:: Aim of the exercise ::
Find the line with "index pip: (388, 246)" and the line with "index dip: (467, 255)" in the entries below; output exactly those two lines, every line between them, and no others.

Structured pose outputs
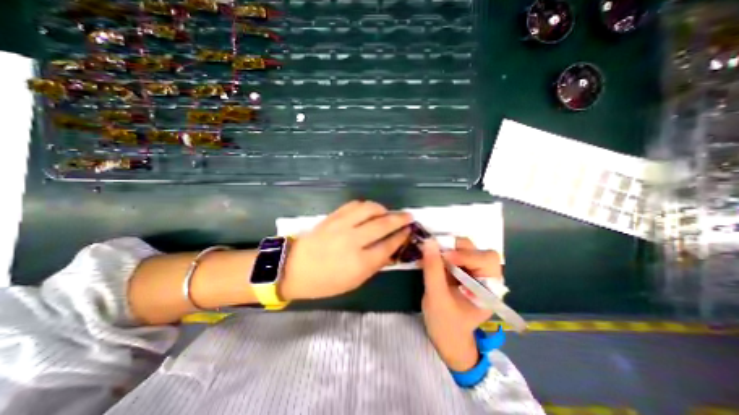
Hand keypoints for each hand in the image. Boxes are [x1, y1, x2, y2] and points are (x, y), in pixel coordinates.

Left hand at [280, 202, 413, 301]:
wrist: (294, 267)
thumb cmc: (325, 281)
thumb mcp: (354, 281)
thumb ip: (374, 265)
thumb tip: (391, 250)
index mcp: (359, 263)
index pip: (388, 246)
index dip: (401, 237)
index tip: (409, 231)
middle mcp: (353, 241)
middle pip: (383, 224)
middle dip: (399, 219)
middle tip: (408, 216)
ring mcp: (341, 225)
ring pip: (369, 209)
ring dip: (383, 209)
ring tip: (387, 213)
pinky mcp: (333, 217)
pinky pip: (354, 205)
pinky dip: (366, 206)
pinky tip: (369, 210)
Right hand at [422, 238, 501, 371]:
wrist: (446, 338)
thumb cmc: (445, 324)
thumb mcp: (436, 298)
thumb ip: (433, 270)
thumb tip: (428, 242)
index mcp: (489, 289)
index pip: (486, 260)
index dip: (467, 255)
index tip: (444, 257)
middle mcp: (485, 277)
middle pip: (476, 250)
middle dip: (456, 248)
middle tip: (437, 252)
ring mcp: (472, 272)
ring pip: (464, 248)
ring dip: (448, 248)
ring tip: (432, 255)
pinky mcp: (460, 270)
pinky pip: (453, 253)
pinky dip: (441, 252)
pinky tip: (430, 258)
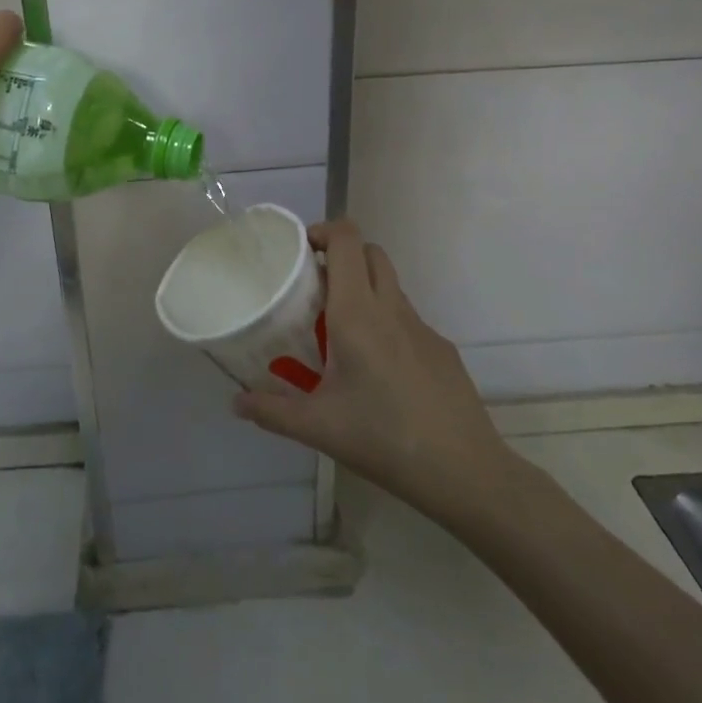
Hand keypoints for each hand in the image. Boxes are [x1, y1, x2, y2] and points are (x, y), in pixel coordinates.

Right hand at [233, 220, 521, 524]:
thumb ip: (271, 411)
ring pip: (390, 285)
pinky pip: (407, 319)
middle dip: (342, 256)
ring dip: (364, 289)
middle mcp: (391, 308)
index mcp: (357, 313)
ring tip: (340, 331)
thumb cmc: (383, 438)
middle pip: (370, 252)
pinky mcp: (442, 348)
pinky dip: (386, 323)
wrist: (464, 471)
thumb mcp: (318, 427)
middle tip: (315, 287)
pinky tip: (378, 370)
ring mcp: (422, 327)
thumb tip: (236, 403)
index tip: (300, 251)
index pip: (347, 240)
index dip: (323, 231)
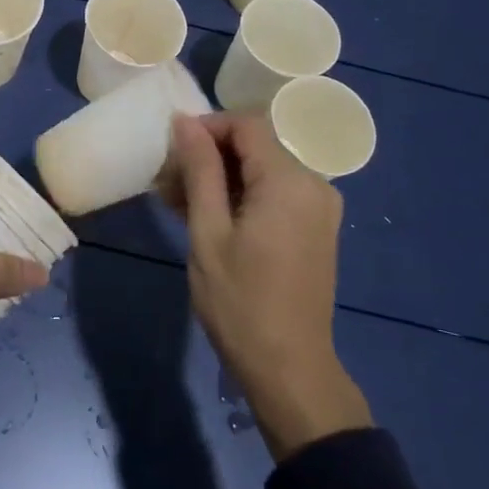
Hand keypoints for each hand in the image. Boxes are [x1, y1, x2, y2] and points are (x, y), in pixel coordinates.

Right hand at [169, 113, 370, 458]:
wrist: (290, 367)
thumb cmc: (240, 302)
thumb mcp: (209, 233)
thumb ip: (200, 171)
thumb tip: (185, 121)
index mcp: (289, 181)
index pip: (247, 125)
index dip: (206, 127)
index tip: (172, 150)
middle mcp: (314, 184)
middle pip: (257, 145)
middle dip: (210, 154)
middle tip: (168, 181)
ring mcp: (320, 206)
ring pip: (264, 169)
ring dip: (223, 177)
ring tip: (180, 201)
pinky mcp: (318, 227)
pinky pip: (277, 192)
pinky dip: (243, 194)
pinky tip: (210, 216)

:: Exercise response ::
index pip: (388, 246)
index dip: (401, 237)
index tip: (409, 231)
middle mcp: (353, 241)
middle pip: (383, 224)
middle dip: (399, 219)
middle tip: (408, 216)
ring mcp: (341, 225)
ring pip: (369, 209)
ring dip: (383, 209)
ring tip: (387, 213)
pinky mcp: (333, 217)
pinky pip: (354, 205)
pinky dip: (366, 206)
pinky tip: (369, 210)
Right hand at [422, 238, 501, 371]:
wrist: (446, 338)
thumb cmc: (445, 324)
thumb mcp: (436, 298)
thumb ip: (433, 270)
thumb tip: (428, 242)
index mcp: (489, 289)
index pip: (486, 260)
index dip: (467, 255)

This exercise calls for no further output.